Bei einer IG-Metall-Kundgebung vor der Zentrale der ThyssenKrupp-Stahlsparte in Duisburg hatte Nordrhein-Westfalens neuer Ministerpräsident Hendrik Wüst (CDU) seinen ersten großen Auftritt. Der Nachfolger des gescheiterten Unions-Kanzlerkandidaten Armin Laschet sagte dort Sätze wie: "Wir müssen alles tun, damit mit wir in Deutschland auch weiterhin Stahl wettbewerbsfähig produzieren können."

Alles tun für Wettbewerbsfähigkeit? Ging es nicht um irgendwas mit Nachhaltigkeit und sozialer Gerechtigkeit? Ach so: "Wenn wir wirklich was fürs Klima tun wollen, dann geht das nur, wenn wir der Welt vormachen, wie man dabei gute Arbeitsplätze, Wohlstand und soziale Sicherheit erhält. Denn sonst macht uns das auf der ganzen Welt keiner nach", erklärte Wüst, als sei Deutschland weltweit Vorreiter in Sachen Klimaschutz und seine Partei schon immer für soziale Sicherheit gewesen.

^^^^^^^^^^^^^^^^

• [Fragen zum Material]
• 1. Beantworten Sie die folgenden Fragen zum Übungstext.
(a) Vor welchem Gebäude fand die IG-Metall-Kundgebung statt?
(b) Wessen Nachfolger ist Hendrik Wüst?
(c) Was muss man der Welt laut Wüst vormachen, wenn man wirklich etwas fürs Klima tun will?
• 2. Zählen Sie alles auf, was laut Wüst im Übungstext beim Klimaschutz erhalten werden muss.

• [Die Daten]
^^^^^^^^^^^^^^^^

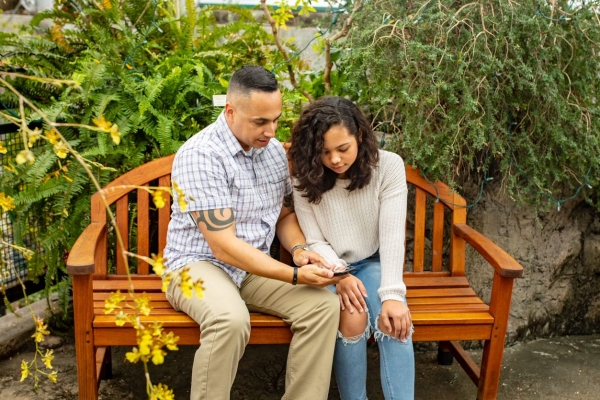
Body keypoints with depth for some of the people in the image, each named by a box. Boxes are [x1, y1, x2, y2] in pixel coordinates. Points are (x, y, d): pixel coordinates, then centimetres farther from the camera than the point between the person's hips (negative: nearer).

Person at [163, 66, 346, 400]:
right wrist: (295, 276, -26)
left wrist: (299, 250, -9)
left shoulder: (274, 149, 2)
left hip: (256, 268, 6)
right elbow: (224, 246, -23)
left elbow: (285, 215, 13)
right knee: (231, 319, -37)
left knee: (324, 304, -17)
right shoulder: (200, 155, -20)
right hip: (198, 264, -6)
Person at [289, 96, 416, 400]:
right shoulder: (305, 178, -9)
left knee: (394, 319, -29)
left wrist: (392, 294, -30)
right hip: (330, 269, 0)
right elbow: (315, 241, -9)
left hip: (372, 263, 0)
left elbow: (392, 235, -19)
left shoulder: (388, 166, -13)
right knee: (353, 317, -29)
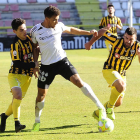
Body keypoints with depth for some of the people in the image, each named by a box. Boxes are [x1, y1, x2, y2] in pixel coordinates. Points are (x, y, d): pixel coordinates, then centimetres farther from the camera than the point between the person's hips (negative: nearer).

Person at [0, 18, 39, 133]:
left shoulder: (29, 39, 5)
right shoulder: (16, 44, -17)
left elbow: (34, 49, 28)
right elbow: (17, 64, -21)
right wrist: (34, 65, -19)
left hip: (27, 76, 7)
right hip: (15, 75, -7)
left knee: (17, 101, 8)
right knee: (18, 94, -30)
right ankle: (17, 123, -28)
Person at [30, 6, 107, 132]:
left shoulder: (59, 26, -5)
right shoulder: (35, 31, -10)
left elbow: (70, 30, 17)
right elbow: (34, 48, 6)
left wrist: (89, 32, 14)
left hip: (62, 61, 0)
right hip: (46, 65, 0)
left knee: (78, 81, -19)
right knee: (41, 94, 3)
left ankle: (100, 107, -15)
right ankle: (37, 121, 26)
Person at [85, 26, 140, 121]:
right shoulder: (117, 41, -22)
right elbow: (102, 32, -8)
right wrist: (90, 43, 3)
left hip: (122, 74, 5)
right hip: (109, 70, -5)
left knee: (118, 103, 12)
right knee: (121, 86, -36)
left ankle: (98, 113, 35)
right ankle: (109, 106, -14)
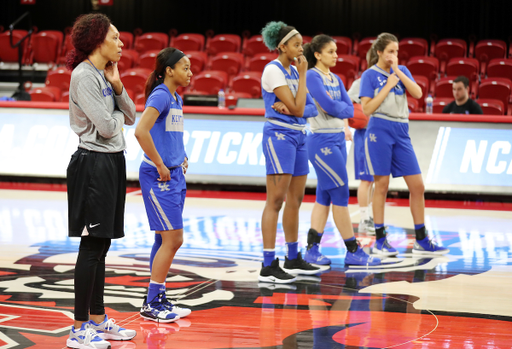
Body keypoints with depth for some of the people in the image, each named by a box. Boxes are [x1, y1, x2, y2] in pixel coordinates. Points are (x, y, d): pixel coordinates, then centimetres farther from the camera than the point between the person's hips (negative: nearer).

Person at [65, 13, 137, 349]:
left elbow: (131, 117, 12)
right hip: (94, 164, -9)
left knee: (101, 246, 14)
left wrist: (117, 86, -1)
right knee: (92, 246, -8)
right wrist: (116, 116, 2)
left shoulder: (105, 74, 15)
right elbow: (106, 126, -19)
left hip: (112, 163, 9)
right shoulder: (83, 75, -14)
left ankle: (98, 319, 22)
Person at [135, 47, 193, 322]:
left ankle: (157, 299, 19)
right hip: (159, 176, -9)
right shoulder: (160, 96, -14)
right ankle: (151, 304, -2)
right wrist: (160, 166, -20)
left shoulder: (177, 99, 15)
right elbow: (141, 131, -26)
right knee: (172, 239, -8)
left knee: (166, 240, 12)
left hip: (174, 176, 9)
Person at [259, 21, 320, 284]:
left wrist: (288, 107, -13)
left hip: (298, 136, 9)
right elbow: (297, 108, -16)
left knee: (295, 199, 12)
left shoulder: (293, 71, 14)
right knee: (276, 200, -11)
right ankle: (268, 266, -12)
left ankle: (293, 260, 22)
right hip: (279, 135, -9)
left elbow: (307, 108, 8)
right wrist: (303, 74, -9)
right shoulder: (273, 70, -12)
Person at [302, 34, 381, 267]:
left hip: (338, 139, 8)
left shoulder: (336, 79, 14)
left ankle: (312, 249, 12)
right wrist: (340, 106, -1)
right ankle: (353, 251, -1)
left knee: (324, 196, 8)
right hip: (322, 141, -8)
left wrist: (336, 107, -12)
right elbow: (329, 106, -20)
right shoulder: (312, 76, -10)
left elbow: (350, 110, 5)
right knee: (340, 194, -6)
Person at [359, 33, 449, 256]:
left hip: (401, 131, 5)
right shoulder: (370, 75, -1)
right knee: (382, 185, -2)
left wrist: (398, 72, -8)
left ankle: (421, 241, 8)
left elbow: (417, 93, -3)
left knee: (417, 186, 1)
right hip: (380, 131, -5)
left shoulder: (402, 70, 12)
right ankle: (380, 241, 7)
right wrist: (388, 86, -9)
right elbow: (367, 108, -8)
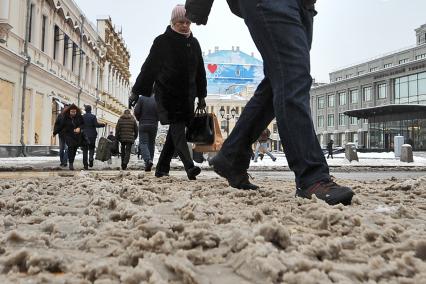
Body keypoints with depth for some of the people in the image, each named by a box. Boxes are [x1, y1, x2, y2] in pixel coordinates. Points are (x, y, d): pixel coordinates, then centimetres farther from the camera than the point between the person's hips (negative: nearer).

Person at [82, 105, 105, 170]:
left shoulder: (82, 117, 2)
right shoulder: (93, 116, -6)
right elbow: (96, 125, -13)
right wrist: (103, 125, 0)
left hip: (84, 135, 2)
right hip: (92, 135, -1)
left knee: (85, 150, 7)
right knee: (91, 148, 15)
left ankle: (85, 164, 4)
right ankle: (91, 159, -10)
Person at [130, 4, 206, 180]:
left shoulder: (194, 43, 14)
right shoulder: (162, 41, 0)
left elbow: (200, 72, 19)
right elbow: (149, 67, -1)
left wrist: (201, 96, 17)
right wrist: (136, 92, -3)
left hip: (187, 95, 5)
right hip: (166, 92, -5)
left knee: (175, 131, 5)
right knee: (177, 127, -17)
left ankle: (162, 168, 15)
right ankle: (189, 167, -26)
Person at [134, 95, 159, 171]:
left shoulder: (142, 98, -3)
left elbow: (136, 112, -7)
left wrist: (140, 119, 12)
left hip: (143, 125, -2)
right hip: (154, 126, 2)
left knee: (143, 143, -1)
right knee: (151, 144, 9)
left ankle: (148, 160, -25)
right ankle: (148, 166, 11)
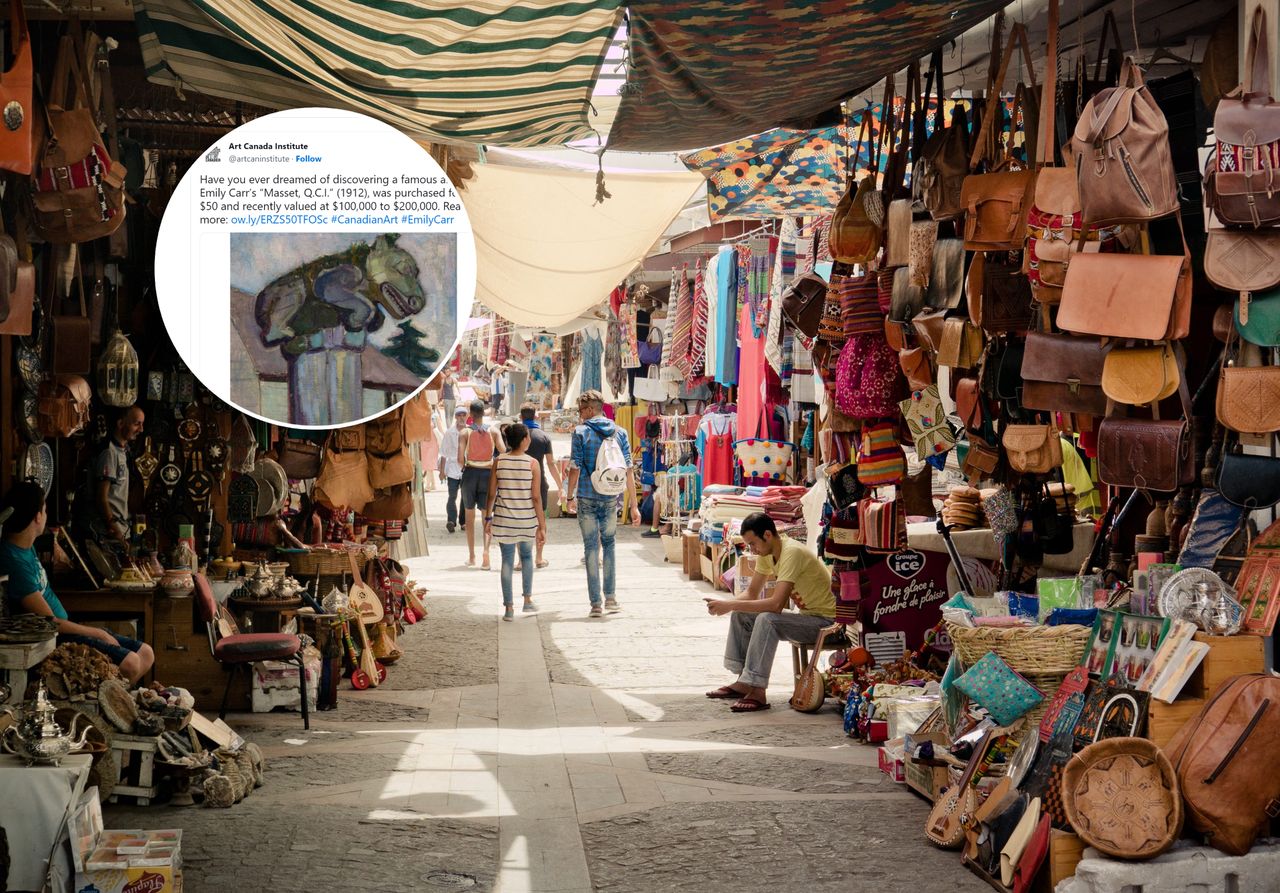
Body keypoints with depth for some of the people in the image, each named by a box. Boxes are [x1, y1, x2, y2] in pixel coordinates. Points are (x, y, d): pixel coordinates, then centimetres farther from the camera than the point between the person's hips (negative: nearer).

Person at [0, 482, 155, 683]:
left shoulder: (26, 546, 5)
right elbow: (49, 621, -20)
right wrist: (98, 633, -11)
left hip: (63, 628, 11)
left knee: (146, 654, 3)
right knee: (129, 663, -24)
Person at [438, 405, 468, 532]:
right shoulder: (449, 433, 1)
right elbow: (444, 454, 5)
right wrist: (442, 470, 3)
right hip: (453, 469, -1)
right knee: (452, 496, -6)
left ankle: (464, 521, 14)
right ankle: (451, 521, -10)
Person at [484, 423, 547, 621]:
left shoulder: (498, 462, -3)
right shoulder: (532, 463, -8)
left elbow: (492, 494, -1)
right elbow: (536, 497, -8)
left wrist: (488, 518, 10)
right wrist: (542, 526, -3)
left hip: (504, 520, 1)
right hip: (527, 520, -1)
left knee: (507, 561, 7)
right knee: (527, 556, 21)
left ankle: (509, 608, 7)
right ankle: (528, 600, 22)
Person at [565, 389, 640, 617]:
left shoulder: (581, 432, -6)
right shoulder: (619, 432, 4)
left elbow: (575, 468, -8)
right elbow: (628, 471, 3)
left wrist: (570, 497, 5)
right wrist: (633, 505, 6)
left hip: (587, 498, -3)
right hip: (611, 499, 3)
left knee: (591, 548, 3)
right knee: (608, 543, 19)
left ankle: (596, 603, 3)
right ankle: (611, 597, 14)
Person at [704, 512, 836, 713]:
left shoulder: (792, 553, -26)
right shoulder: (766, 552, 2)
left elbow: (777, 604, -34)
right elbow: (752, 595, 8)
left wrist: (731, 605, -29)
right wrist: (725, 604, -13)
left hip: (825, 620, -10)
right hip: (805, 615, 10)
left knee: (767, 619, -31)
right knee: (741, 615, 4)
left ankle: (757, 692, -27)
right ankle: (744, 681, 6)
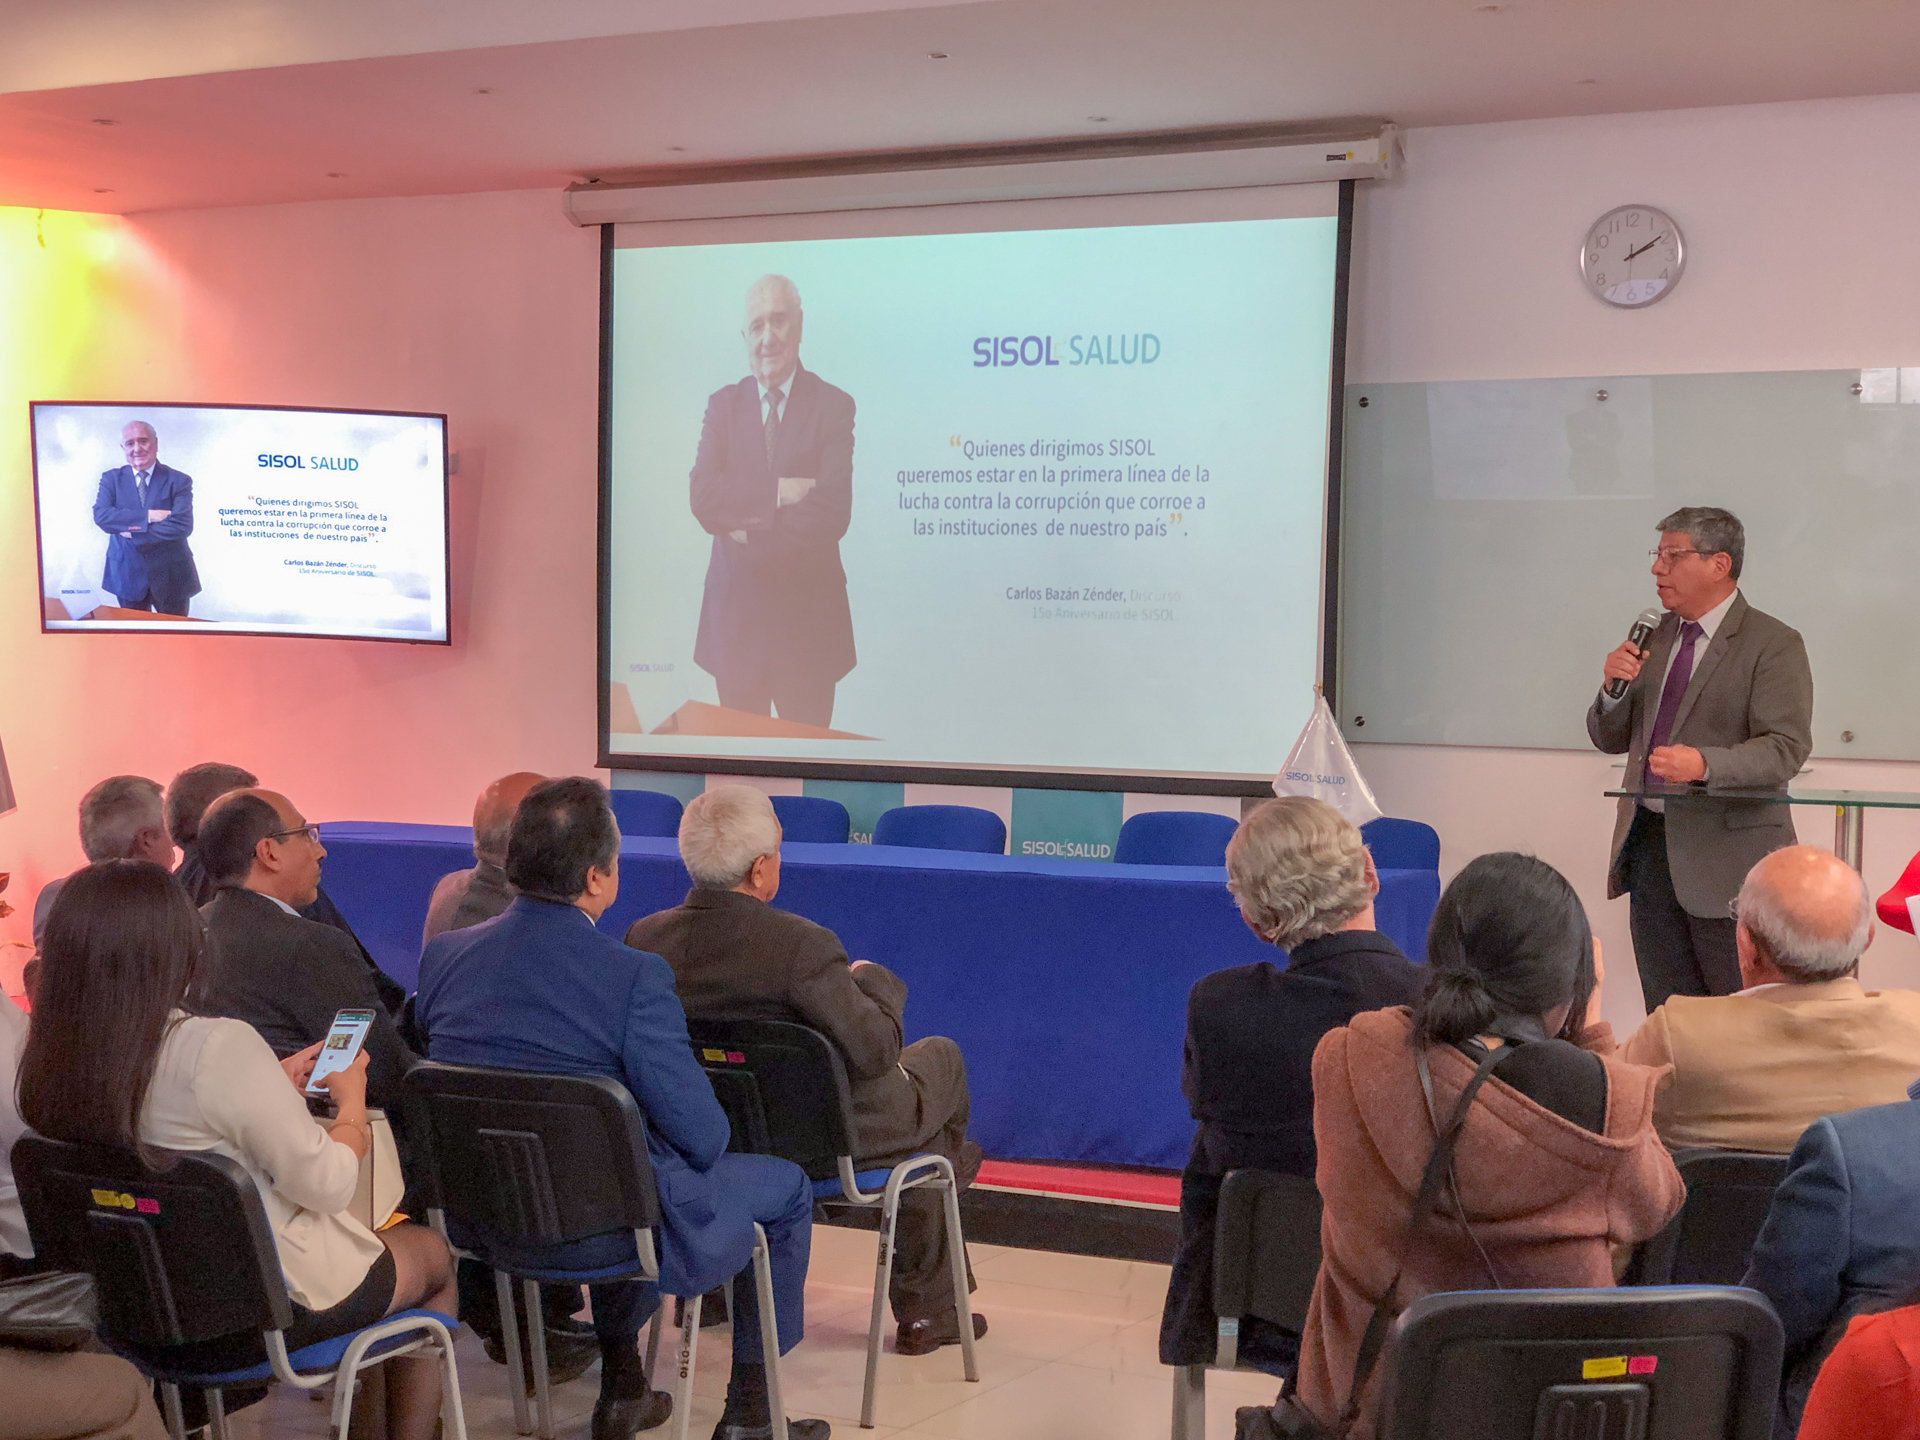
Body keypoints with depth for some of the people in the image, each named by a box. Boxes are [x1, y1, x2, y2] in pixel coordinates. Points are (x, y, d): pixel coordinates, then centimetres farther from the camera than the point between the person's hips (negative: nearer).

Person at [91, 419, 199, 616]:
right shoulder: (111, 478, 2)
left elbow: (182, 525, -18)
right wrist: (146, 516, -24)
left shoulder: (179, 480, -5)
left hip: (171, 574, -1)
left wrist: (134, 532, -19)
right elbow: (100, 515, -15)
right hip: (127, 574, 2)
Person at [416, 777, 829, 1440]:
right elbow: (702, 1137, -19)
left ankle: (620, 1386, 43)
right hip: (603, 1231, -6)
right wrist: (701, 1145, 4)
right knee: (784, 1186, 19)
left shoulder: (442, 954, -5)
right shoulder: (634, 976, -24)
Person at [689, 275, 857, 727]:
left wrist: (749, 529, -15)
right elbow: (703, 499, -10)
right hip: (734, 612, 2)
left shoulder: (833, 406, -5)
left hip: (808, 617, -2)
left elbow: (833, 512, -17)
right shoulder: (723, 404, 5)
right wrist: (778, 492, -20)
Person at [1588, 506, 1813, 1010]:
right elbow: (1609, 738, 15)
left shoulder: (1773, 644, -7)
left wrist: (1705, 763, -32)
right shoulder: (1655, 637, 13)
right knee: (1667, 1015, 12)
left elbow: (1786, 747, -17)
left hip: (1726, 854, -6)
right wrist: (1615, 687, -5)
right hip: (1648, 848, 6)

^^^^^^^^^^^^^^^^

• [Ergebnisse der Übung]
• 1.
(a) Vor der Zentrale der ThyssenKrupp-Stahlsparte in Duisburg.
(b) Er ist der Nachfolger von Armin Laschet.
(c) Wie man dabei gute Arbeitsplätze, Wohlstand und soziale Sicherheit erhält.

• 2. gute Arbeitsplätze, Wohlstand, soziale Sicherheit